La modernité, c’est aussi renouer avec une histoire que le franquisme avait tenté d’escamoter, et le cinéma jouera ici un rôle de levier à la recherche de ce temps occulté. Les films Espoir-Sierra de Teruel de Malraux (1939), Mourir à Madrid de Frédéric Rossif (1962) ou le nouveau film documentaire de Richard Prost Un Autre Futur (1989) sur l’anarchisme espagnol, occupent incontestablement une place éminente dans les représentations cinématographiques de la guerre d’Espagne. Ils synthétisent tout à la fois les rapports entre la réalité vécue et la narration romanesque, entre l’œuvre d’art et les exigences de l’engagement, entre l’œuvre proprement dite et le contexte historique qui l’enfante, la conditionne et la modèle. Si dans ces trois films les Espagnols sont les acteurs de cette guerre, dans La Chasse de Saura (1965) les hommes seront réduits au rôle de spectateurs-victimes d’un conflit qu’ils n’ont compris et parfois même découvert que beaucoup plus tard.
La guerre y devient allégorie et la narration silence.
Bardem et Berlanga appartiennent à la même génération que Saura. Avec El Verdugo (1963) Berlanga fait une chronique noire des années soixante, dans laquelle cependant l’humour et la tendresse ne seront jamais absents. Le film baigne dans un environnement cinématographique aux connotations politiques et sociologiques qui l’élèvent au rang de paradigme de l’Espagne franquiste. Cette caricature interminable de la vie espagnole se retrouve également dans Grand’Rue de Bardem (1956), portrait d’une société dans laquelle il n’y a pas de place pour la femme. L’Espagne de Bardem est une Espagne quotidienne, avec des gens qui vont, qui viennent, qui disent et font tout simplement des choses ordinaires…
Mais les discours cinématographiques évolueront vite au fil des événements politiques, des changements sociaux et, aujourd’hui, libérée, du moins en apparence, de cette mémoire encombrante, l’Espagne affronte les problèmes contemporains : la drogue dans 27 Heures de Montxo Armendáriz (1986), l’immigration, le racisme, sujets clés des Lettres d’Alou (1990) du même réalisateur.

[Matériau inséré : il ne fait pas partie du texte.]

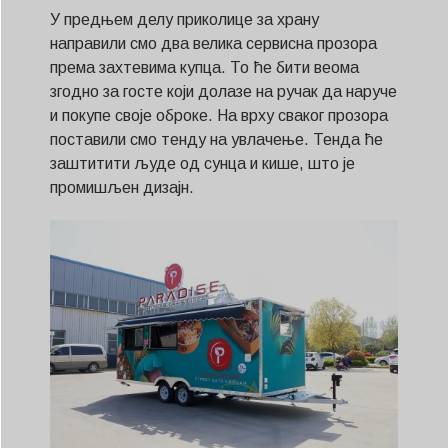
У предњем делу приколице за храну
направили смо два велика сервисна прозора
према захтевима купца. То ће бити веома
згодно за госте који долазе на ручак да наруче
и покупе своје оброке. На врху сваког прозора
поставили смо тенду на увлачење. Тенда ће
заштитити људе од сунца и кише, што је
промишљен дизајн.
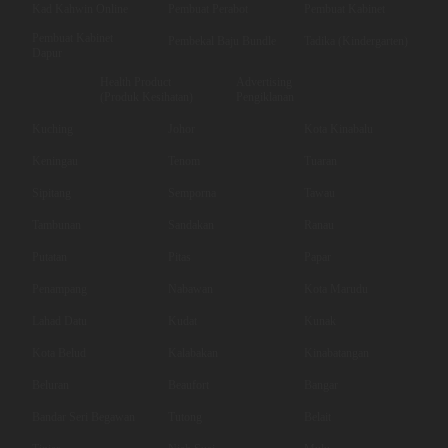
Kad Kahwin Online
Pembuat Perabot
Pembuat Kabinet
Pembuat Kabinet
Pembekal Baju Bundle
Tadika (Kindergarten)
Dapur
Health Product
Advertising
(Produk Kesihatan)
Pengiklanan
Kuching
Johor
Kota Kinabalu
Keningau
Tenom
Tuaran
Sipitang
Semporna
Tawau
Tambunan
Sandakan
Ranau
Putatan
Pitas
Papar
Penampang
Nabawan
Kota Marudu
Lahad Datu
Kudat
Kunak
Kota Belud
Kalabakan
Kinabatangan
Beluran
Beaufort
Bangar
Bandar Seri Begawan
Tutong
Belait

Dans peu de pays des bouleversements aussi rapides se constatent. Rarement des productions cinématographiques les expriment aussi clairement. Ici, les films deviennent des jalons essentiels pour l’expression et la compréhension des mutations culturelles.
Ils illustrent également cette étonnante accélération du temps que l’Espagne vient de vivre, à travers, par exemple ce regard nostalgique de Tasio, (1984) le personnage du film de M. Armendáriz sur la disparition du monde rural, mais aussi à travers cette évocation du passé que le présent vous fait rejeter et dont La Forêt Animée (1989) de J.L. Cuerda offre une image frappante.
Beaucoup de cinéastes reconstruiront, pour mieux les exorciser, ces années noires de leur enfance à partir des souvenirs de romanciers, de poètes…
C’est Valle-Inclán inspirant F. Regueiro dans Journal d’une Saison (1988) et Lorca et sa célèbre pièce La Maison de Bernarda Alba (1990) filmée, léchée par Mario Camus pour lequel la littérature espagnole (Cela, Delibes…) reste la principale source d’inspiration.
La plus grande partie du cinéma espagnol – Almodóvar inclus – s’installe comme une immense fenêtre découpée dans le réel. Autour, les murs ont des couleurs fraîches, radieuses, clinquantes à donner le tournis. Par la fenêtre-écran on peut lire : « Ceci n’est pas un tableau ».